| Assignment |
Wherever the string "CrtYd" appears in the listing, copy that line.

| Raw data |
──────

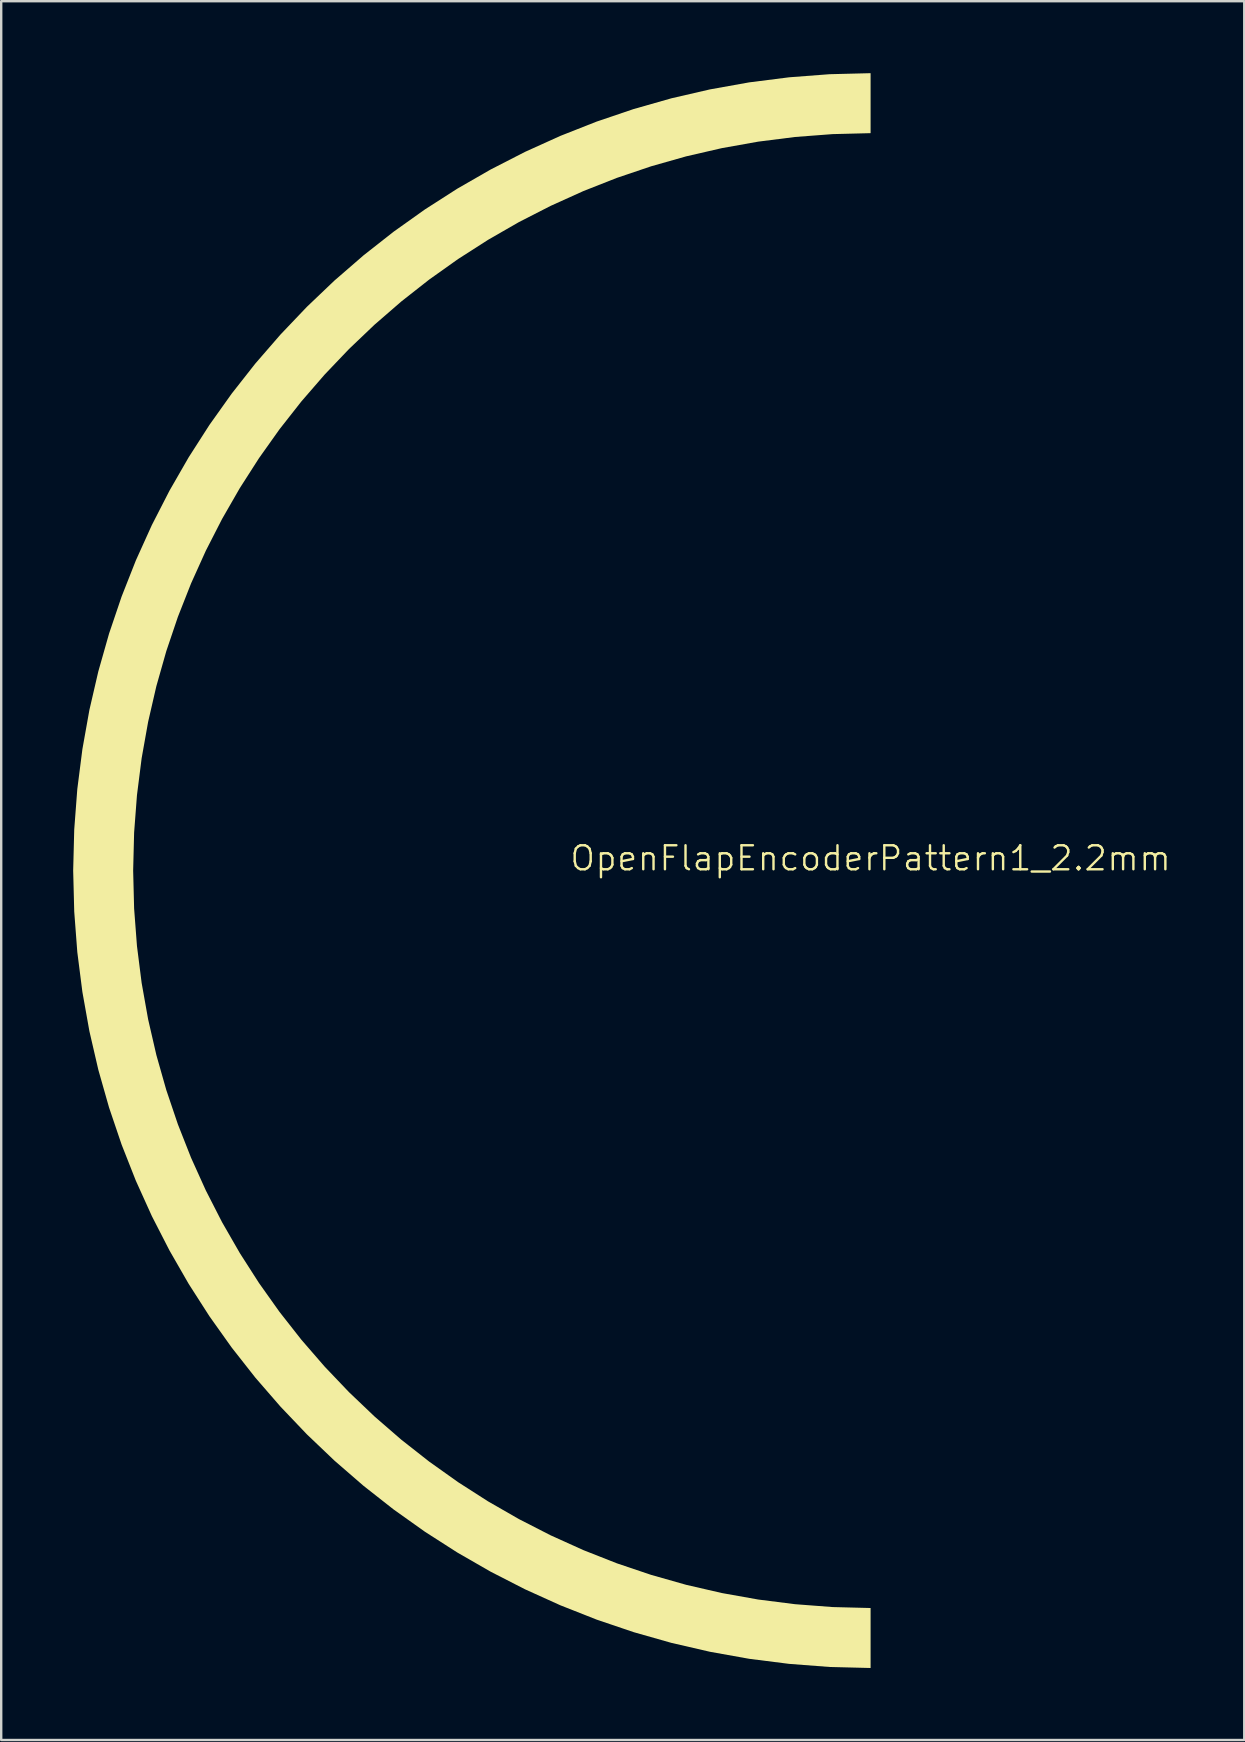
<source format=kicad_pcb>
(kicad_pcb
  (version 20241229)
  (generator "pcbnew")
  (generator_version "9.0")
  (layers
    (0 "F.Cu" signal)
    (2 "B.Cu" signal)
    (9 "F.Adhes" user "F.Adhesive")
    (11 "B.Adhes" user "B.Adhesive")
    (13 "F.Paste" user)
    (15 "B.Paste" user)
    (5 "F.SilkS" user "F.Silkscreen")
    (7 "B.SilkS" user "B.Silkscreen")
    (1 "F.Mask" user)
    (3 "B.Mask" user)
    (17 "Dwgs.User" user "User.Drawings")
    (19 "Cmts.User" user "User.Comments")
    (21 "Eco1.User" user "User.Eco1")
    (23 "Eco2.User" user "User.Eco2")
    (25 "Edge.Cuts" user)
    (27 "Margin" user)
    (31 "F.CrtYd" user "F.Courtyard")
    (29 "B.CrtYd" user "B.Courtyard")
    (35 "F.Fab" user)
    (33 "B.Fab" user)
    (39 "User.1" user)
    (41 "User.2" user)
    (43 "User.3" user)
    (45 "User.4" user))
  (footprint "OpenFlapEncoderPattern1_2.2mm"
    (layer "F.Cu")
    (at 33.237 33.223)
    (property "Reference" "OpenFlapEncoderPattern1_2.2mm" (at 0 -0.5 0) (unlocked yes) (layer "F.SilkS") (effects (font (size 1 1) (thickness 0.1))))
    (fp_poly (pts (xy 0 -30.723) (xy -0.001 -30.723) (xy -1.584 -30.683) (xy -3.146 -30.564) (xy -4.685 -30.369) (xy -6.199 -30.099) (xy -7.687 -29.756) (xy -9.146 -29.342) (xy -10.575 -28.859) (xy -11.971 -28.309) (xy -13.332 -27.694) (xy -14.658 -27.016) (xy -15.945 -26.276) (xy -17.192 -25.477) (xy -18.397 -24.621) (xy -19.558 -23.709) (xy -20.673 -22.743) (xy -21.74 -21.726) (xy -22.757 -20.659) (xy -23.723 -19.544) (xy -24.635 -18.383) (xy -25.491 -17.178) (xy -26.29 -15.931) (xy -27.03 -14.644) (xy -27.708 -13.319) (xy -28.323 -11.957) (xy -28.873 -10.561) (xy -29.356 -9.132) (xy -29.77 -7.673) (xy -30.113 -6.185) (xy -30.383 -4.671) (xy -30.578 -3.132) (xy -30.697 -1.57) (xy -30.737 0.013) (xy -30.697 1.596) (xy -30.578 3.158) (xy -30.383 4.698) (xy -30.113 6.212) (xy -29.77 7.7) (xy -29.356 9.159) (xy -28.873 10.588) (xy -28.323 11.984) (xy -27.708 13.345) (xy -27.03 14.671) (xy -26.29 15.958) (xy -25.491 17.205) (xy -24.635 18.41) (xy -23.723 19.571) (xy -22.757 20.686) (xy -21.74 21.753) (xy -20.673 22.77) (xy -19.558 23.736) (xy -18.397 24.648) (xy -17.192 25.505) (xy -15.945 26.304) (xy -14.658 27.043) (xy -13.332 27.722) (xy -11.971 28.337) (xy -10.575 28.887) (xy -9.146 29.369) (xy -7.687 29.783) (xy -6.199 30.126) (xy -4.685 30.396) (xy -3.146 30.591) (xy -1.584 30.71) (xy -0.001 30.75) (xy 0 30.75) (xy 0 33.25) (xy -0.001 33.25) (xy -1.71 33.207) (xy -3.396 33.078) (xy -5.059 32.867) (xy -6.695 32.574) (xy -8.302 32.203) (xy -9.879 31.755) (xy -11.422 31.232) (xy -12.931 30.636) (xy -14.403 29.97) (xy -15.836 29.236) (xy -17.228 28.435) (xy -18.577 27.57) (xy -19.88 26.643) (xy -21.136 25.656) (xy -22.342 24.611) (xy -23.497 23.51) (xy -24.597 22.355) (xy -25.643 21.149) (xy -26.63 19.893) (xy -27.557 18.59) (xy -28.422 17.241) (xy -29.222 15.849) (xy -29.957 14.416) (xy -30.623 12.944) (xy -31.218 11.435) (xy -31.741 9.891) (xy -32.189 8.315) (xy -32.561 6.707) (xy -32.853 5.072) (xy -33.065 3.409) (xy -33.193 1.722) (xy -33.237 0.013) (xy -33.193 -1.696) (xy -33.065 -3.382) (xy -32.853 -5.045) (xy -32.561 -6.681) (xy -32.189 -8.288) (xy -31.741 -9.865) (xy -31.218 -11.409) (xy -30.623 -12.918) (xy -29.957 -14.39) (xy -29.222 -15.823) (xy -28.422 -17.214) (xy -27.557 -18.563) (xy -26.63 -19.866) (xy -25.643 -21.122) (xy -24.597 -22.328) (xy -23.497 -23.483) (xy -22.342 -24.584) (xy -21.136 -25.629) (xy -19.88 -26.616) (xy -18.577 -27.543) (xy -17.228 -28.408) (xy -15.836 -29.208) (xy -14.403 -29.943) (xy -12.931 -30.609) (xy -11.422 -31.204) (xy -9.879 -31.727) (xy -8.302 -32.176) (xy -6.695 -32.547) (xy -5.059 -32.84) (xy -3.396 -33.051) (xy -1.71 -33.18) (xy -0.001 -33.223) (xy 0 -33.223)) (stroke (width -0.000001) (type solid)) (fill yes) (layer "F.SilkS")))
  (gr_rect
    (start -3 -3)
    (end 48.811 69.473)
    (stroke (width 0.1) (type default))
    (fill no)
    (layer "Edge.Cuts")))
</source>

──────

| Exercise output |
    (31 "F.CrtYd" user "F.Courtyard")
    (29 "B.CrtYd" user "B.Courtyard")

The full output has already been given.